A group of anti-communists including former president Vaclav Havel have called on Czechs to go to the polls in ten days' time. They say many people who did not vote in the 2002 elections would have voted for somebody other than the Communists, and an increased turnout could mean fewer seats for the party, who are currently third in the opinion polls. Mr Havel and a number of other personalities will appear in a series of photographs with their heads wrapped in barbed wire.
Meanwhile, the director of the German film Good Bye Lenin! says he does not understand why the right-wing Civic Democrats have used the movie in their election campaign. Wolfgang Becker said in a statement that the party's PR people could only regard the comedy as a warning against the dangers of communism if they were in a coma when they watched it.
Neither the governing Social Democrats nor the opposition Civic Democrats have a clear position on the possible building of a United States anti-missile site in the Czech Republic, Lidove noviny reported. Social Democrat Prime Minister Jiri Paroubek said he knew nothing about the project and would have to learn more about it. By contrast, Poland - the other candidate to host the site - has shown interest in further negotiations with US officials. The New York Times wrote on Monday that Czech parties were trying to avoid debate on the issue because of the upcoming elections.
Social Democrat and Communist deputies also joined forces on Tuesday to override a presidential veto of a bill on non-profit hospitals. The bill, part of health minister David Rath's extensive reform of the health sector, is opposed by thousands of health workers, who say it is part of a plan to nationalise hospitals. In a desperate attempt to persuade deputies not to vote for the bill, representatives of smaller hospitals forwarded a petition with 230,000 signatures to lower house deputies before the vote was held. The influential Trade Union of Physicians, on the other hand, supports the law, saying it will guarantee affordable hospital care to all.
The Czech football star Tomas Rosicky has signed a long-term contract with one of Europe's biggest clubs, Arsenal. The midfielder moves to the English Premier League after five years with Germany's Borussia Dortmund. It had appeared that he would join Atletico Madrid, but the deal fell through after the Spanish club were late with a down-payment. Rosicky, who is 25, has scored 15 goals in 53 appearances for the Czech Republic, and is set to be one of the team's key players at the forthcoming World Cup.
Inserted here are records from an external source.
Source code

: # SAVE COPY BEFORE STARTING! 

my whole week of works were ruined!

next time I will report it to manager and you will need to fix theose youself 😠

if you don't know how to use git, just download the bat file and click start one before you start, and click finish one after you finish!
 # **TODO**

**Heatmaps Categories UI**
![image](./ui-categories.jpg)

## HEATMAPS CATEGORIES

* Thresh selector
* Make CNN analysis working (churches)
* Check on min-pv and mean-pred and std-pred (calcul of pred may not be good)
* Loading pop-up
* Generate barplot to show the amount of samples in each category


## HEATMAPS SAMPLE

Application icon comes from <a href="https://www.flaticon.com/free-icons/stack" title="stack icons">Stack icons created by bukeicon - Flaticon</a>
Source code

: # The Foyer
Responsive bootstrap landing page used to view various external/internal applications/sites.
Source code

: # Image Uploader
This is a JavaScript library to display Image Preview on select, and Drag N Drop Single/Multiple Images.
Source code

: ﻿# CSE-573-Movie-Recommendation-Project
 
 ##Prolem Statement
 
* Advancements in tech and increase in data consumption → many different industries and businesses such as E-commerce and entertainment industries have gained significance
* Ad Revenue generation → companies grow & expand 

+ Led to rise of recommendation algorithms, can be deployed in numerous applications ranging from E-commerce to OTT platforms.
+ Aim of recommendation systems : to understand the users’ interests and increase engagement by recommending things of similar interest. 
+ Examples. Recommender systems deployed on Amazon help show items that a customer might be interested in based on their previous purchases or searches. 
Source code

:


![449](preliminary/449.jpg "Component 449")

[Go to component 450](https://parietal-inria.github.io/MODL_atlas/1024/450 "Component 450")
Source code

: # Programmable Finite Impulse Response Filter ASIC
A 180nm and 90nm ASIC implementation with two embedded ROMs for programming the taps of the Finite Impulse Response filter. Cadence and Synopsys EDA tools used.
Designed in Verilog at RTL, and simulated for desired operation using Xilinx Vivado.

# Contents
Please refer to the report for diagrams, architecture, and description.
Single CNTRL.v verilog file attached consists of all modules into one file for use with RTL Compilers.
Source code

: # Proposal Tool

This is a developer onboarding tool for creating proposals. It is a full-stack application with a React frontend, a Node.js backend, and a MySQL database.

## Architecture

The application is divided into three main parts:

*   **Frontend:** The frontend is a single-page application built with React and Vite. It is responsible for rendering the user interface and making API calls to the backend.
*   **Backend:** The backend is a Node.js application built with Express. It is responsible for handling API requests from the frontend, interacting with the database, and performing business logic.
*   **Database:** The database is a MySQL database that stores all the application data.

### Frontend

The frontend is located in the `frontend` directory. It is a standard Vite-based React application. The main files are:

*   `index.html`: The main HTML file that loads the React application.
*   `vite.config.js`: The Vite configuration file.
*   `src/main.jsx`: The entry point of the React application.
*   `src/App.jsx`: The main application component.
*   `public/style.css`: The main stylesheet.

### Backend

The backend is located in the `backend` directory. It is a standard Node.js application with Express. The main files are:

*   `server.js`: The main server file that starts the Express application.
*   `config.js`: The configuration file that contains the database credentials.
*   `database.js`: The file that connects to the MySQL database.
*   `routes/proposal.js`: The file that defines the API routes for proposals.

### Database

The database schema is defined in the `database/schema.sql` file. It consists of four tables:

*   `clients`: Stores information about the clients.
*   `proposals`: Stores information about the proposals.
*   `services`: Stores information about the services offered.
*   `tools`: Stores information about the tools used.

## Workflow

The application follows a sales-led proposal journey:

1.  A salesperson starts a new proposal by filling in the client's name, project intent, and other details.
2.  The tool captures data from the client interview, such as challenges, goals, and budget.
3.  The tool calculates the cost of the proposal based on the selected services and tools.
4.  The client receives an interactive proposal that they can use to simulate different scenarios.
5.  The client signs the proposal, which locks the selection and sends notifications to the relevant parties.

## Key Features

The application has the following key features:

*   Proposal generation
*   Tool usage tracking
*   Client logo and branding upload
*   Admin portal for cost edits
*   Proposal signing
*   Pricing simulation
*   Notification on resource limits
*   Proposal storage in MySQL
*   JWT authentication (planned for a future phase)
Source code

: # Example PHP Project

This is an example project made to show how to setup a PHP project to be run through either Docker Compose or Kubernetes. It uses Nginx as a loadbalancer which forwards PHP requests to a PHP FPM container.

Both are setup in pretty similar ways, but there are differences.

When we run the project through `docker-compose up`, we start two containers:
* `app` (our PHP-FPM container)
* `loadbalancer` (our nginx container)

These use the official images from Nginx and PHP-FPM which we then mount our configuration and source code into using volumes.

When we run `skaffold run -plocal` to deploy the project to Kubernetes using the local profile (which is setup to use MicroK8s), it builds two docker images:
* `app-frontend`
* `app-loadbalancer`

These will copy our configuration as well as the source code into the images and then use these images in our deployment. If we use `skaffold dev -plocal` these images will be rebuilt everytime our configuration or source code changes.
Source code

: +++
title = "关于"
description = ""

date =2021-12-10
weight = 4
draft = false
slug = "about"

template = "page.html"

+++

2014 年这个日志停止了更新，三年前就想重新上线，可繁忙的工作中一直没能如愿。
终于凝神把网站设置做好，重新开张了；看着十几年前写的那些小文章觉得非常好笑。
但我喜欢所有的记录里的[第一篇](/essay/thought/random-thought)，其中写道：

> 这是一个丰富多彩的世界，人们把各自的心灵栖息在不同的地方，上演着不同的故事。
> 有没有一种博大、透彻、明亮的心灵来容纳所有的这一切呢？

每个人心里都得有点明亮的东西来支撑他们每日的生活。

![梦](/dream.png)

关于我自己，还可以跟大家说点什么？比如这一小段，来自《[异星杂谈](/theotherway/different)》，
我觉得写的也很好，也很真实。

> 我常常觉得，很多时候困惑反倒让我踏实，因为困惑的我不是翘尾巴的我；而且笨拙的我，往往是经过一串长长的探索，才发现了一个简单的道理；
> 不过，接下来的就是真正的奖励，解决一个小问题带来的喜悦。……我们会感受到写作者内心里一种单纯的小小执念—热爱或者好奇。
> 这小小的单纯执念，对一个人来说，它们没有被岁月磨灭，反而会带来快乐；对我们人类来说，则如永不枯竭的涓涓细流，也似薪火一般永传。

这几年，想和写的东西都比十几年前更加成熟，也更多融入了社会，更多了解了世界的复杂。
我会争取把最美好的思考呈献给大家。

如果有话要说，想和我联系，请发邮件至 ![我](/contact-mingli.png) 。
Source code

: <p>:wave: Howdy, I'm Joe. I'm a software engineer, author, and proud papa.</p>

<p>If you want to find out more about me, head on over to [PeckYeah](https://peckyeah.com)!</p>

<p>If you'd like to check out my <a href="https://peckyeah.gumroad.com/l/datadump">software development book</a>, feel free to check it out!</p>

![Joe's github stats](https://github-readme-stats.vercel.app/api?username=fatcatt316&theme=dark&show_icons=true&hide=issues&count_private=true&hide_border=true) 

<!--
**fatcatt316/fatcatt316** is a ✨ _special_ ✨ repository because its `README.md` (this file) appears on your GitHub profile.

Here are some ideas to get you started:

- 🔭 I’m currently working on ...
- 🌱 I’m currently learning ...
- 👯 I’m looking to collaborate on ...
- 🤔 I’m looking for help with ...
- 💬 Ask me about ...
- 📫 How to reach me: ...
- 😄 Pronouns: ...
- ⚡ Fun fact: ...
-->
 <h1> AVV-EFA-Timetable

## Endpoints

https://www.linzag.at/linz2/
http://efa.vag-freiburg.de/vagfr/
Forty percent of the packaged software installed on personal computers in the Czech Republic in 2005 was illegal, a worldwide study conducted by the IDC firm concludes. This amounts to over one million US dollars in losses due to software piracy, is four percent higher than the EU average, but the lowest rate in Central and Eastern Europe. Overall, the study found PC software piracy in emerging markets declining and remaining stable worldwide.